Begin Text to read

# Heat transfer on jersey WITH numbers already on it



## BigPappy (Jun 16, 2010)

I am going to be adding football player's names to the back of jerseys. Just ordered the named from Transfer Xpress, was REALLY EASY!

The jersey's already have the numbers on them. So.....

-Should I hang the numbers off the press and do the names or is it ok to press on the numbers that are already there? 

- Should I put something inside the shirt when I press it so the heat transfer names don't go through to the inside? 

- Just for general info, what is the max heat a jersey can take?

Thanks!


----------



## proworlded (Oct 3, 2006)

You can hang the numbers off the platen or cover them with a Teflon sheet. Also a good idea to insert a Teflon sheet inside the shirt to prevent 'bleed-through'. If you do not have the Teflon sheet you can probably use parchment (baking) paper. I would not go any higher than about 390. Different fabrics respond differently to the heat so testing is always advisable.


----------



## ipressit (Feb 21, 2009)

This is a great tip, its exactly what we do.



proworlded said:


> You can hang the numbers off the platen or cover them with a Teflon sheet. Also a good idea to insert a Teflon sheet inside the shirt to prevent 'bleed-through'. If you do not have the Teflon sheet you can probably use parchment (baking) paper. I would not go any higher than about 390. Different fabrics respond differently to the heat so testing is always advisable.


----------

End Text to read
Begin Material shown

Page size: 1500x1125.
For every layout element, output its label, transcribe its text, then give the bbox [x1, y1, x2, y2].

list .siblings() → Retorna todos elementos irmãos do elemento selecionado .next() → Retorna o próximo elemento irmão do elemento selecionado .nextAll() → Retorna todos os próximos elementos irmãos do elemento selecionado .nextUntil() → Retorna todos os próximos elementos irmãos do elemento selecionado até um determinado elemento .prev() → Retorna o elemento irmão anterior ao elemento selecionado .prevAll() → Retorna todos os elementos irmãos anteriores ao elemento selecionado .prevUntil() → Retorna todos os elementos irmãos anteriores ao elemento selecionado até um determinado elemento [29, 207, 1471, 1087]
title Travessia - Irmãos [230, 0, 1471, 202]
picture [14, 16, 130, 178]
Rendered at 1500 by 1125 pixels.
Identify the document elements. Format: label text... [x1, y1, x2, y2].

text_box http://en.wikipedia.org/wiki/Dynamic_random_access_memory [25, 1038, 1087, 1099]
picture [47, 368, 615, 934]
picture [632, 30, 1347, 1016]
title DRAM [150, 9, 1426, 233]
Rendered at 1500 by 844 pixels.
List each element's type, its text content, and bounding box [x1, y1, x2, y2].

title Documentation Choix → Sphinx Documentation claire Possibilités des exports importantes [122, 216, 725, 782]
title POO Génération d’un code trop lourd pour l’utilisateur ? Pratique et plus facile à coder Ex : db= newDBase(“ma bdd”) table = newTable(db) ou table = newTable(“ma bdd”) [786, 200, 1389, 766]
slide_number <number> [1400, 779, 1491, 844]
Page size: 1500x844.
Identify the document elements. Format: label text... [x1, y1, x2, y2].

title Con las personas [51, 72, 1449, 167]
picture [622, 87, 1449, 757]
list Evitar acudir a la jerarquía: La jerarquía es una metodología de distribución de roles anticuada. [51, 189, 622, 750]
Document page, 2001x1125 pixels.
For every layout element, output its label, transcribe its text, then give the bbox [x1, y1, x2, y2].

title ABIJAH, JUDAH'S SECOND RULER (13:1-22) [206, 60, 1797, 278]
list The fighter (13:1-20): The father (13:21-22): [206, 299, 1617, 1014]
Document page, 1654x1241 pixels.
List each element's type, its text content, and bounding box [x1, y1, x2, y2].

End Material shown

## Requests
a: Return the stretch of the jersey heat-transfer thread from "## BigPappy (Jun" through "to the inside?".
b: In one to three sentences, explain why the jersey heat-transfer thread recommends putting a Teflon sheet inside the shirt during pressing.
The data is not required for any of the work here.

## Complete answers
a:
## BigPappy (Jun 16, 2010)

I am going to be adding football player's names to the back of jerseys. Just ordered the named from Transfer Xpress, was REALLY EASY!

The jersey's already have the numbers on them. So.....

-Should I hang the numbers off the press and do the names or is it ok to press on the numbers that are already there? 

- Should I put something inside the shirt when I press it so the heat transfer names don't go through to the inside?

b: The Teflon sheet inside the shirt is meant to prevent "bleed-through" when the names are pressed. If no Teflon sheet is available, parchment (baking) paper can probably be used instead.